I won’t spend time explaining the virtues and shortcomings of this analogy between the Arab-Israeli conflict and the Cold War. Its main virtue is that it takes note of the fact that the conflict is not jut between nationalisms, but is also a conflict between two very different political cultures. Its main shortcoming is that it presents a contest between nations over territory largely as a contest of ideas about governance. One suspects that Netanyahu knows better, that part of his argument is more polemical than philosophical. But if the Cold War analogy is operative, then one can well understand why Netanyahu would not view the present situation as a deterioration, but as a stabilization. He is to the disastrous Rabin-Peres team what Reagan was to the disastrous Carter: the tough corrective to soft surrender.
There is a paradox here that I find noteworthy. I remember being here in London, at the Royal United Services Institute, while Peres was yet prime minister, when an Arab woman launched a severe critique of his peace policy for its pandering to the existing Arab governments. Israel was ignoring the peoples, and making peace only with the regimes. I remember being rather bemused at the time, and asking the woman whether she would prefer that Israel shelve the pursuit of peace until the Arab world’s “peoples,” whoever they might be, took over their governments. Now we have an Israeli government that is doing just that, demanding the democratization of the Arab world, sometimes to the chagrin of President Mubarak and King Hussein, and I wonder whether that woman, and other Arab “democrats,” are now gratified. Somehow I doubt it.

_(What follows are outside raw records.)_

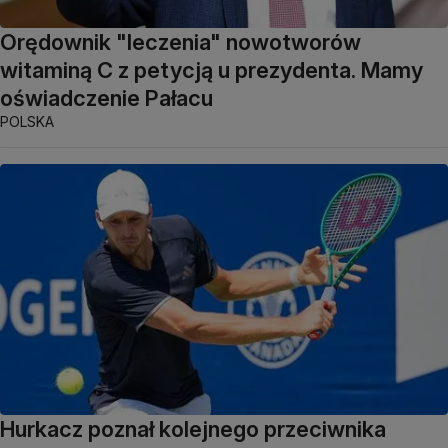
Orędownik "leczenia" nowotworów
witaminą C z petycją u prezydenta. Mamy
oświadczenie Pałacu
POLSKA
Hurkacz poznał kolejnego przeciwnika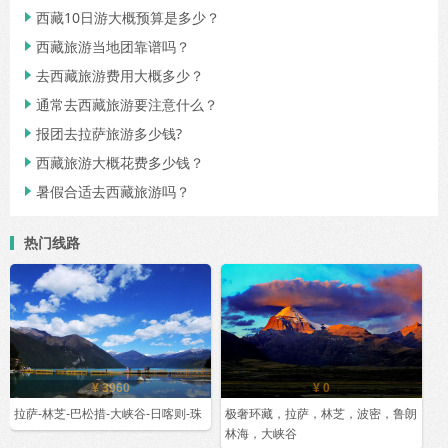
西藏10日游大概预算是多少？

西藏旅游当地团靠谱吗？

去西藏旅游费用大概多少？

通常去西藏旅游要注意什么？

报团去拉萨旅游多少钱?

西藏旅游大概花费多少钱？

暑假合适去西藏旅游吗？

热门线路
¥ 3960
¥ 0
拉萨-林芝-巴松措-大峡谷-日喀则-珠
极奢环藏，拉萨，林芝，波密，鲁朗
林海，大峡谷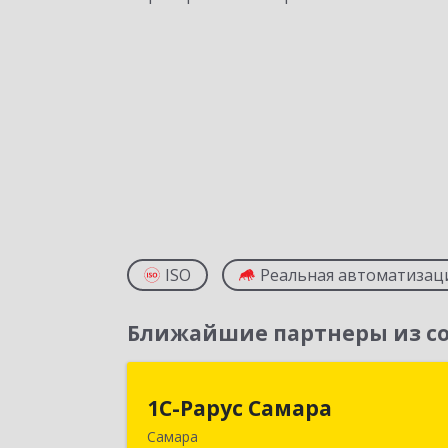
ISO
Реальная автоматизац
Ближайшие партнеры из со
1С-Рарус Самар
1С-Рарус Самара
Самара
443058, Самарская обл, Самара г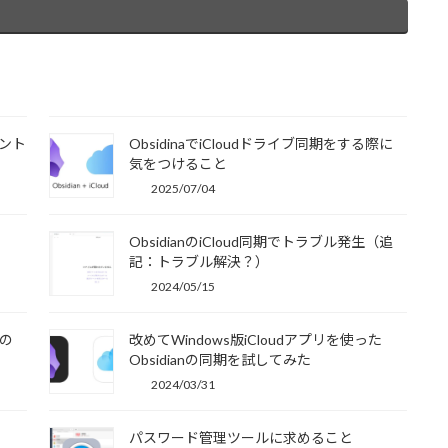
イント
ObsidinaでiCloudドライブ同期をする際に
気をつけること
2025/07/04
ObsidianのiCloud同期でトラブル発生（追
記：トラブル解決？）
2024/05/15
その
改めてWindows版iCloudアプリを使った
Obsidianの同期を試してみた
2024/03/31
パスワード管理ツールに求めること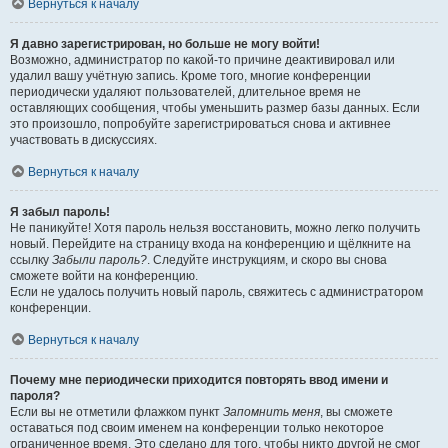
Вернуться к началу
Я давно зарегистрирован, но больше не могу войти!
Возможно, администратор по какой-то причине деактивировал или
удалил вашу учётную запись. Кроме того, многие конференции
периодически удаляют пользователей, длительное время не
оставляющих сообщения, чтобы уменьшить размер базы данных. Если
это произошло, попробуйте зарегистрироваться снова и активнее
участвовать в дискуссиях.
Вернуться к началу
Я забыл пароль!
Не паникуйте! Хотя пароль нельзя восстановить, можно легко получить
новый. Перейдите на страницу входа на конференцию и щёлкните на
ссылку
Забыли пароль?
. Следуйте инструкциям, и скоро вы снова
сможете войти на конференцию.
Если не удалось получить новый пароль, свяжитесь с администратором
конференции.
Вернуться к началу
Почему мне периодически приходится повторять ввод имени и
пароля?
Если вы не отметили флажком пункт
Запомнить меня
, вы сможете
оставаться под своим именем на конференции только некоторое
ограниченное время. Это сделано для того, чтобы никто другой не смог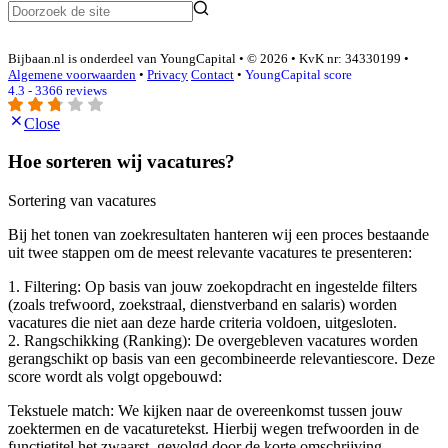
Bijbaan.nl is onderdeel van YoungCapital • © 2026 • KvK nr: 34330199 •
Algemene voorwaarden
•
Privacy
Contact
•
YoungCapital score
4.3 - 3366 reviews
Close
Hoe sorteren wij vacatures?
Sortering van vacatures
Bij het tonen van zoekresultaten hanteren wij een proces bestaande
uit twee stappen om de meest relevante vacatures te presenteren:
1. Filtering: Op basis van jouw zoekopdracht en ingestelde filters
(zoals trefwoord, zoekstraal, dienstverband en salaris) worden
vacatures die niet aan deze harde criteria voldoen, uitgesloten.
2. Rangschikking (Ranking): De overgebleven vacatures worden
gerangschikt op basis van een gecombineerde relevantiescore. Deze
score wordt als volgt opgebouwd:
Tekstuele match: We kijken naar de overeenkomst tussen jouw
zoektermen en de vacaturetekst. Hierbij wegen trefwoorden in de
functietitel het zwaarst, gevolgd door de korte omschrijving.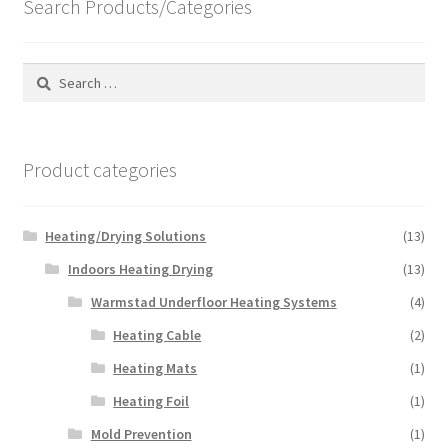
Search Products/Categories
high
to
low
Search
for:
Product categories
Heating/Drying Solutions
(13)
Indoors Heating Drying
(13)
Warmstad Underfloor Heating Systems
(4)
Heating Cable
(2)
Heating Mats
(1)
Heating Foil
(1)
Mold Prevention
(1)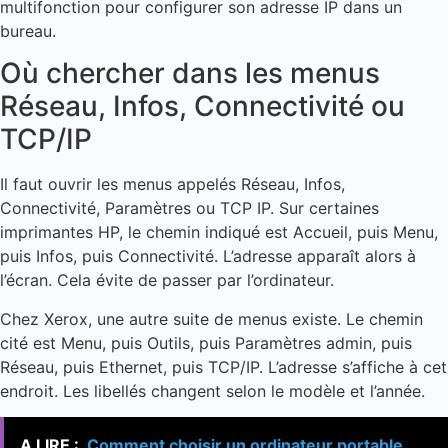
Où chercher dans les menus
Réseau, Infos, Connectivité ou
TCP/IP
Il faut ouvrir les menus appelés Réseau, Infos,
Connectivité, Paramètres ou TCP IP. Sur certaines
imprimantes HP, le chemin indiqué est Accueil, puis Menu,
puis Infos, puis Connectivité. L’adresse apparaît alors à
l’écran. Cela évite de passer par l’ordinateur.
Chez Xerox, une autre suite de menus existe. Le chemin
cité est Menu, puis Outils, puis Paramètres admin, puis
Réseau, puis Ethernet, puis TCP/IP. L’adresse s’affiche à cet
endroit. Les libellés changent selon le modèle et l’année.
A LIRE :
Comment choisir un ordinateur portable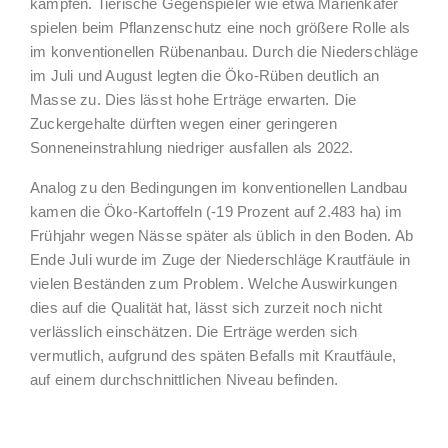
kämpfen. Tierische Gegenspieler wie etwa Marienkäfer
spielen beim Pflanzenschutz eine noch größere Rolle als
im konventionellen Rübenanbau. Durch die Niederschläge
im Juli und August legten die Öko-Rüben deutlich an
Masse zu. Dies lässt hohe Erträge erwarten. Die
Zuckergehalte dürften wegen einer geringeren
Sonneneinstrahlung niedriger ausfallen als 2022.
Analog zu den Bedingungen im konventionellen Landbau
kamen die Öko-Kartoffeln (-19 Prozent auf 2.483 ha) im
Frühjahr wegen Nässe später als üblich in den Boden. Ab
Ende Juli wurde im Zuge der Niederschläge Krautfäule in
vielen Beständen zum Problem. Welche Auswirkungen
dies auf die Qualität hat, lässt sich zurzeit noch nicht
verlässlich einschätzen. Die Erträge werden sich
vermutlich, aufgrund des späten Befalls mit Krautfäule,
auf einem durchschnittlichen Niveau befinden.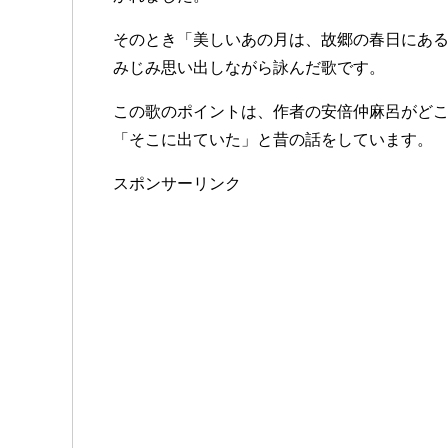
そのとき「美しいあの月は、故郷の春日にあ
みじみ思い出しながら詠んだ歌です。
この歌のポイントは、作者の安倍仲麻呂がど
「そこに出ていた」と昔の話をしています。
スポンサーリンク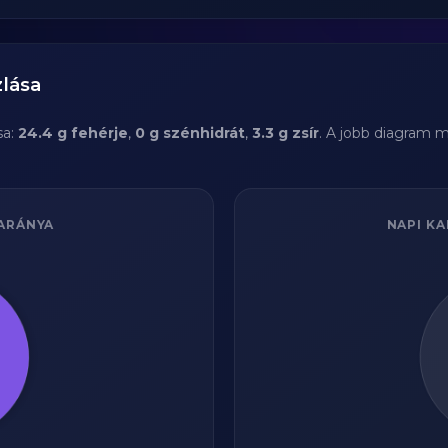
zlása
sa:
24.4 g fehérje
,
0 g szénhidrát
,
3.3 g zsír
. A jobb diagram m
ARÁNYA
NAPI KA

So the peace process and the pluralism process have now been linked. What this means practically, is difficult to say. Israel is still a state in a Middle East of states—and of very strong states relative to their societies. The region’s regimes hardly seem to stand on the brink of a Soviet-style collapse. And there is a certain momentum in Israeli policy, which has long been characterized by a certain preference for dealing with strongmen. But there is a new element in the Israeli vision of the Middle East, which may put Israel on the side of change. Whether Israel can promote this transformation, by transforming itself and its positions, remains to be seen.